■ **Prompt**: For each line in the data below that has the word "positivity", copy that line.

■ **Raw data**:
######

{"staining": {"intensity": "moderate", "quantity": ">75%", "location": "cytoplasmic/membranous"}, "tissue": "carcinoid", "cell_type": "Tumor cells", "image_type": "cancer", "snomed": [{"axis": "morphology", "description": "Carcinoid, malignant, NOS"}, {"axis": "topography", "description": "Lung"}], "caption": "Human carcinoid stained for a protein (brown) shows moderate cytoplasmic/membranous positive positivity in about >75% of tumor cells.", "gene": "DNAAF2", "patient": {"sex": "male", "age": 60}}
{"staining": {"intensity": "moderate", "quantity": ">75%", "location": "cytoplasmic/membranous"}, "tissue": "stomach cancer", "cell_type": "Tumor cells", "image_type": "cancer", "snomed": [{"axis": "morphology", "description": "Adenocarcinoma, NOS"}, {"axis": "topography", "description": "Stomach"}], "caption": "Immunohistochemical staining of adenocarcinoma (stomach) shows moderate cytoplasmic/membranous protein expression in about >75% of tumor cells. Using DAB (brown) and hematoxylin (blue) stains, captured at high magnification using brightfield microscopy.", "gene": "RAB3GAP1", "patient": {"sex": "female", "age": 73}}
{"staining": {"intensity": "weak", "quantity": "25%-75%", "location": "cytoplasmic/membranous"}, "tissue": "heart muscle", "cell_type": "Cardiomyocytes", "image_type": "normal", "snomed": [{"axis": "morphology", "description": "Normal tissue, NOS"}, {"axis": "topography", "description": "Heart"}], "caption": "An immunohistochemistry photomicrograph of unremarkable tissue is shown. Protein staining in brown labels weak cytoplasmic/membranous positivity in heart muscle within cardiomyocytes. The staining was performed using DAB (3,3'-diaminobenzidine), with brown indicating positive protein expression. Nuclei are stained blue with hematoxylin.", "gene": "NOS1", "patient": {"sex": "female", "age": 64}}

######

■ **Response for this exercise**:
{"staining": {"intensity": "moderate", "quantity": ">75%", "location": "cytoplasmic/membranous"}, "tissue": "carcinoid", "cell_type": "Tumor cells", "image_type": "cancer", "snomed": [{"axis": "morphology", "description": "Carcinoid, malignant, NOS"}, {"axis": "topography", "description": "Lung"}], "caption": "Human carcinoid stained for a protein (brown) shows moderate cytoplasmic/membranous positive positivity in about >75% of tumor cells.", "gene": "DNAAF2", "patient": {"sex": "male", "age": 60}}
{"staining": {"intensity": "weak", "quantity": "25%-75%", "location": "cytoplasmic/membranous"}, "tissue": "heart muscle", "cell_type": "Cardiomyocytes", "image_type": "normal", "snomed": [{"axis": "morphology", "description": "Normal tissue, NOS"}, {"axis": "topography", "description": "Heart"}], "caption": "An immunohistochemistry photomicrograph of unremarkable tissue is shown. Protein staining in brown labels weak cytoplasmic/membranous positivity in heart muscle within cardiomyocytes. The staining was performed using DAB (3,3'-diaminobenzidine), with brown indicating positive protein expression. Nuclei are stained blue with hematoxylin.", "gene": "NOS1", "patient": {"sex": "female", "age": 64}}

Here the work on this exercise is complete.